● Work to complete: Format every line of text in the material below as a numbered list, omitting blank lines and leaving out the pictures.

--- START ---

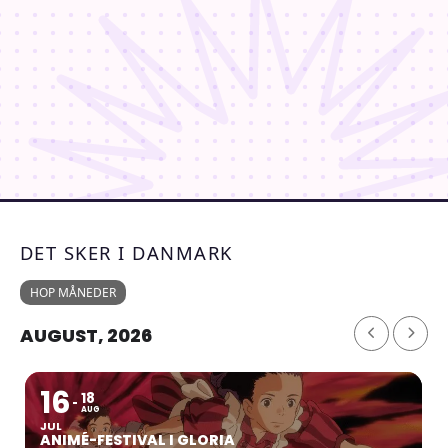
DET SKER I DANMARK
HOP MÅNEDER
AUGUST, 2026
16
18
AUG
JUL
ANIMÉ-FESTIVAL I GLORIA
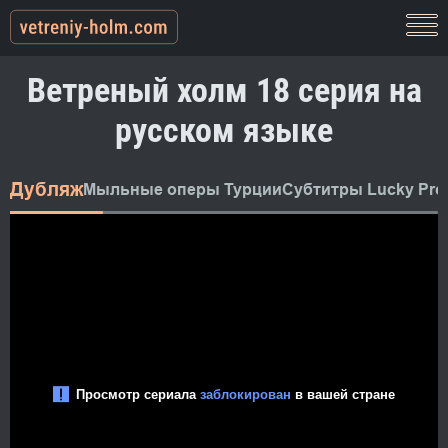
Ветреный холм 18 серия на
русском языке
Дубляж
Мыльные оперы Турции
Субтитры Lucky Pro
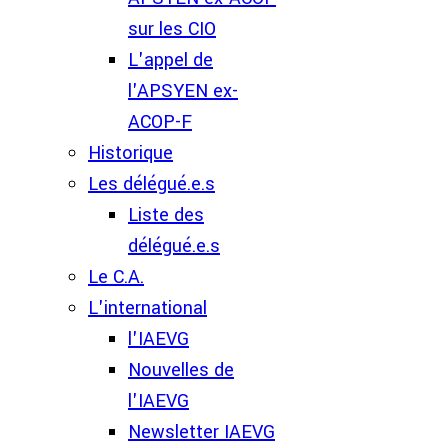
sur les CIO
L'appel de
l'APSYEN ex-
ACOP-F
Historique
Les délégué.e.s
Liste des
délégué.e.s
Le C.A.
L'international
l'IAEVG
Nouvelles de
l'IAEVG
Newsletter IAEVG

--- END ---

● Task output:
1. DET SKER I DANMARK
2. HOP MÅNEDER
3. AUGUST, 2026
4. 16
5. 18
6. AUG
7. JUL
8. ANIMÉ-FESTIVAL I GLORIA
9. Ветреный холм 18 серия на
10. русском языке
11. Дубляж
12. Мыльные оперы Турции
13. Субтитры Lucky Pro
14. sur les CIO
15. L'appel de
16. l'APSYEN ex-
17. ACOP-F
18. Historique
19. Les délégué.e.s
20. Liste des
21. délégué.e.s
22. Le C.A.
23. L'international
24. l'IAEVG
25. Nouvelles de
26. l'IAEVG
27. Newsletter IAEVG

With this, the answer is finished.